Mitmachen in den Gruppen

Hier sind die Gruppen aufgelistet, die zur Zeit bei Attac Bremen existieren. Ihr findet hier die jeweiligen Themenbereiche zu denen gearbeitet wird und die Kontaktdaten, wenn ihr in einer der Gruppen mitarbeiten wollt.

Zuständigkeiten: Achim Heier (allgemein und Presse). Jürgen Janz (Finanzen). Ralf Stempel (Attac überregional). Werner Hegelin (Material, Adressen, Website)

Kontakt: bremen[at]attac.de Treffen: Plenum in der Regel jeden 1. Montag im Monat um 19:30h in der Villa Ichon (siehe hierzu auch immer die Startseite).

AG GLOBALE

Die AG GLOBALE zeigt jedes Jahr in Zusammenarbeit mit dem Kommunalkino Bremen/CITY46 besondere Filme zu den Themen Migration, Finanzmarkt, alternatives Wirtschaften, Umwelt und Nahrungsmittel.

Kontakt: kontakt@globale-bremen.de

AG ArbeitFairTeilen

Die AG befasst sich mit allen Ansätzen einer fairen Verteilung von Arbeit zwischen Beschäftigten und Erwerbslosen, Männern und Frauen, Jung und Alt mit dem Ziel: alle sollen weniger arbeiten, damit alle besser leben können. Wir treffen uns unregelmäßig im Rahmen der Bremer Arbeitszeitinitiative.

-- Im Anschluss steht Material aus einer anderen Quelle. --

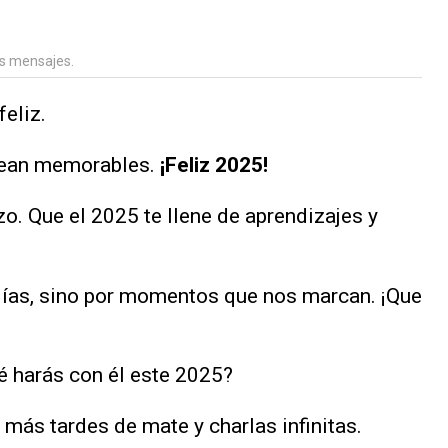
s mensajes.
eliz.
sean memorables.
¡Feliz 2025!
o. Que el 2025 te llene de aprendizajes y
días, sino por momentos que nos marcan. ¡Que
é harás con él este 2025?
más tardes de mate y charlas infinitas.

Kontakt: Margareta Steinrücke, msteinruecke@web.de, 0421-71792
www.attac-netzwerk.de/ag-arbeitfairteilen/
www.bremer-arbeitszeitinitiative.de

AG Genug für alle

Die AG setzt sich für ein bedingungsloses Grundeinkommen ein
- ohne jegliche Repressionsdrohung - kein Arbeitszwang
- Gewährleistung einer Existenz ohne Armutsbedrohung mit gesellschaftlicher Teilhabe
- der Zahlung liegt ein Rechtsanspruch zugrunde.
- individuell an jeden gezahlt ohne Bedürftigkeitsprüfung
- das bedingungsloses Grundeinkommen muss an alle Menschen, die bei uns leben, gezahlt werden. Dadurch wird erst ein gutes Leben und die Teilhabe an der Gesellschaft für alle möglich - das ist ein Menschenrecht.

Weitere Arbeitsthemen sind:
Globale Soziale Rechte,  Arbeitsgesellschaft,  Soziale Sicherheit / Hartz IV / Armut und Reichtum, Wachstumskrtitik und Sozialabbau

Volksabstimmung in der Schweiz
Die Welt wird am 5. Juni 2016 gespannt auf die Schweiz schauen, denn ihre Einwohner werden an diesem Tag über die Einführung eines bedingungslosen Grundeinkommens in ihrem Land entscheiden. Ein weltweit erstmaliges Ereignis. Mehr dazu

 

http://www.grundeinkommen-attac-bremen.de

http://www.grundeinkommen-attac.de/startseite/?L=2

http://www.grundeinkommen.de/

Die AG Genug für alle trifft sich jeden 3. Mittwoch im Monat in der Villa Ichon um 19.30 Uhr. 
AnsprechpartnerInnen: Jörg Ackermann, Gabriele Schmidt
Kontakt: info@grundeinkommen-attac-bremen.de Tel. 0177-738 8979

Gemeinwohl-Ökonomie (Christian Felber)

Die Gemeinwohl-Ökonomie (Christian Felber, 2012) verfolgt weltweit ein alternatives Wirtschaftskonzept, das nicht auf Konkurrenz, die Verfolgung von Individualinteressen und Gier aufbaut. Stattdessen sollen durch sozial-ökologisches Wirtschaften und durch Kooperation der Mensch sowie das Gemeinwohl im Zentrum stehen, dem die Wirtschaft abseits von kapitalistischen Wachstumszwängen und Shareholder Value dient – nicht andersherum.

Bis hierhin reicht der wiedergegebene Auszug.